Researchers compared information from patients who survived SARS-CoV-2 infection with a group of people who had not been infected with the virus. The researchers also compared this information with a ‘historical control’ group – information from a group of people that was collected prior to the COVID-19 pandemic. This group was used to compare mental health outcomes to people who had not experienced the pandemic.
The study reported that patients with COVID-19 had an increase in the risk of mental health disorders, which included anxiety, depressive disorders, stress and adjustment disorders, opioid and other substance use disorders, neurocognitive or sleep problems. The risks were noted to be higher in patients who were admitted to hospital.

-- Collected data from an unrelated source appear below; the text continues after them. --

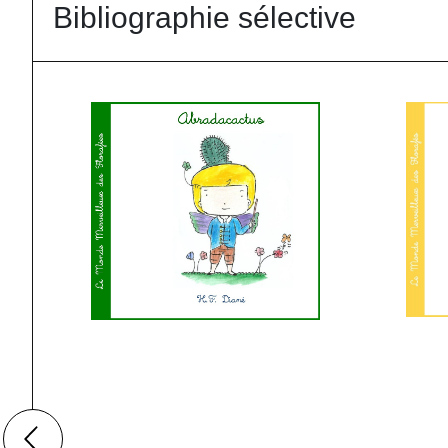
Bibliographie sélective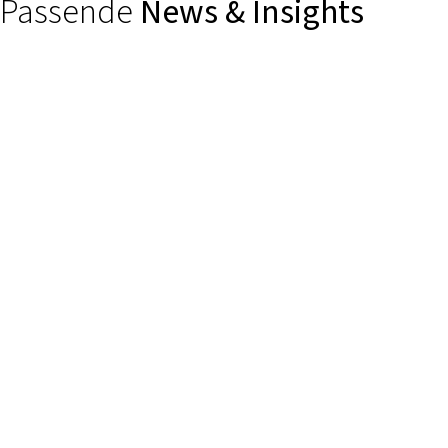
Passende
News & Insights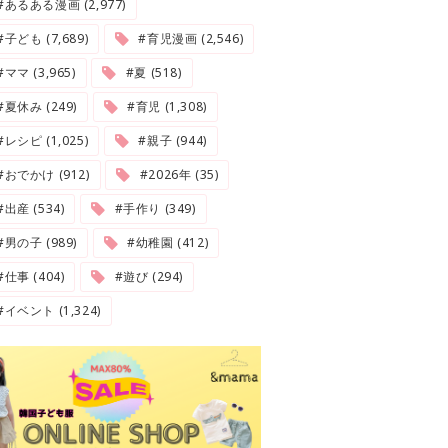
#あるある漫画 (2,977)
#子ども (7,689)
#育児漫画 (2,546)
#ママ (3,965)
#夏 (518)
#夏休み (249)
#育児 (1,308)
#レシピ (1,025)
#親子 (944)
#おでかけ (912)
#2026年 (35)
#出産 (534)
#手作り (349)
#男の子 (989)
#幼稚園 (412)
#仕事 (404)
#遊び (294)
#イベント (1,324)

The researchers then compared the patients who recovered from COVID-19 with patients who recovered from seasonal flu. They found that COVID-19 infection was associated with an increase in the risk of mental health outcomes compared with seasonal flu. These results were true regardless of whether or not patients were admitted to hospital with COVID-19.
According to the researchers, the “results should be used to promote awareness of the increased risk of mental health disorders among survivors of acute covid-19 and call for the integration of mental healthcare as a core component of post-acute covid-19 care strategies. International bodies, national governments, and health systems must develop and implement strategies for early identification and treatment of affected individuals.”